On avait fait un monstre: l'Espagne et l'Allemagne, collées l'une sur l'autre, et face contre face, Torquemada contre Luther.
Et cette chose monstrueuse permit d'en faire une perfide, qui eût ouvert la porte aux Turcs (sans un hasard tout imprévu). Ce fut de faire une Hongrie allemande, autrichienne, bâtarde, d'énerver, mutiler le vaillant portier du monde chrétien.
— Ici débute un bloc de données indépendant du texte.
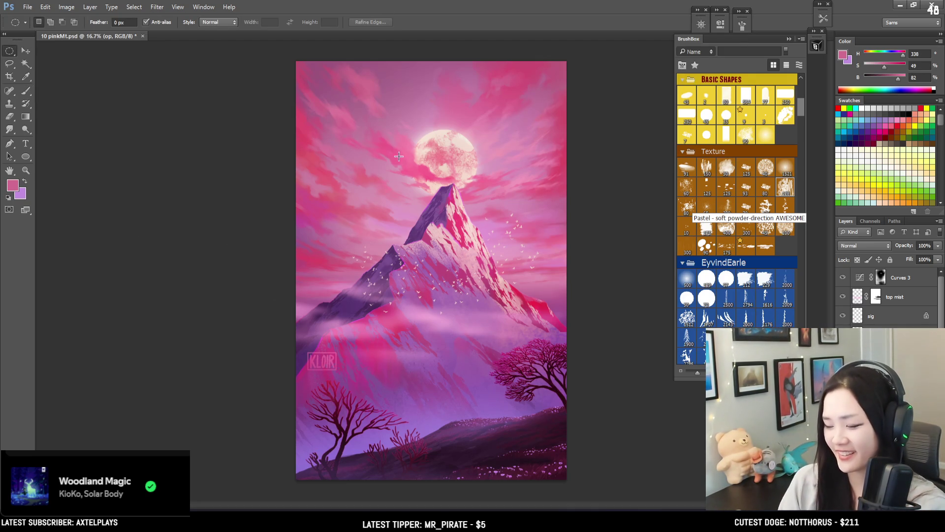
key(ctrl+plus)
mouse_move(398, 254)
mouse_down()
mouse_move(375, 256)
mouse_move(339, 303)
mouse_move(364, 174)
mouse_move(388, 183)
mouse_up()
Un an après l'élection impériale, le frère de l'Empereur épouse Anne de Hongrie, et se dit héritier de Hongrie et de Bohême[6], portant sa main marchande sur la sainte couronne des héros, le palladium de l'Europe.
CHAPITRE V
RÉACTION CONTRE LA BANQUE—MELANCOLIA—LUTHER—LA MUSIQUE
1516-1519
Allemagne, Hongrie, Bohême, Espagne, des nations si différentes, si énormément éloignées de mœurs, de langues et de génie, venaient d'être englobées du même coup de filet, victimes d'une même opération de banque et de diplomatie.
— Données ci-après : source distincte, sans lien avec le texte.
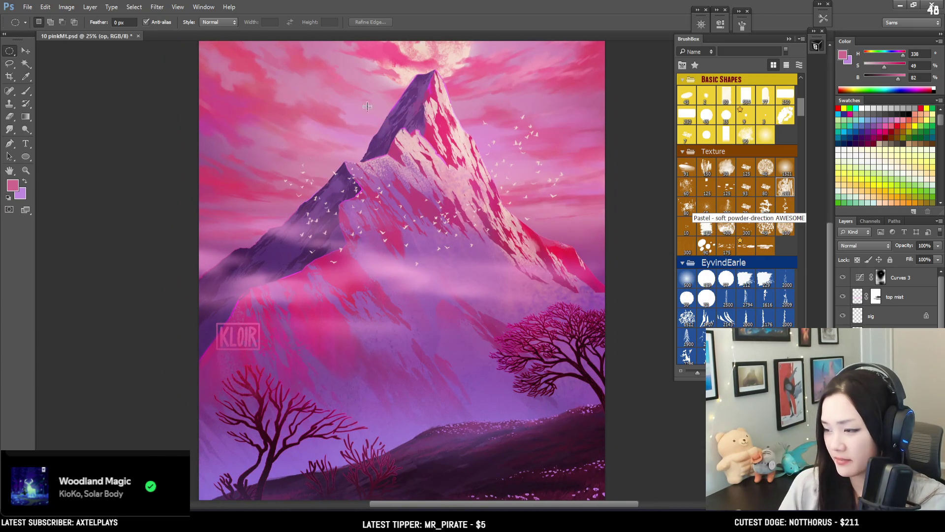
drag(432, 109, 435, 200)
«Triomphe, dira-t-on, d'une puissance moderne et pacifique sur les vieilles nations d'héroïsme sauvage, triomphe de paix sur la guerre.»—N'oublions pas que cette œuvre de paix engendre deux cents ans de guerre (1515-1715).
Non, ce n'est pas pour le bonheur du monde que le monde est escamoté, qu'une femme intrigante, avec ce publicain d'Augsbourg, brise l'épée d'Huniade et du Cid, ruine la ruine de Jean Huss, et sur la grande Allemagne, profondément enceinte de pensée sublime et mystique, jette froidement le coffre, la caisse et le comptoir, où s'assoira l'éternel croupion qu'on appelle la Bureaucratie.
Comment les nations vendues prirent-elles leur sort?
La Bohême, livrée par sa sœur la Pologne, l'hérétique par la catholique, la Bohême, arrivée à sa dernière goutte de sang, reçoit sans réclamer cette pelletée de terre qui la recouvre pour jamais.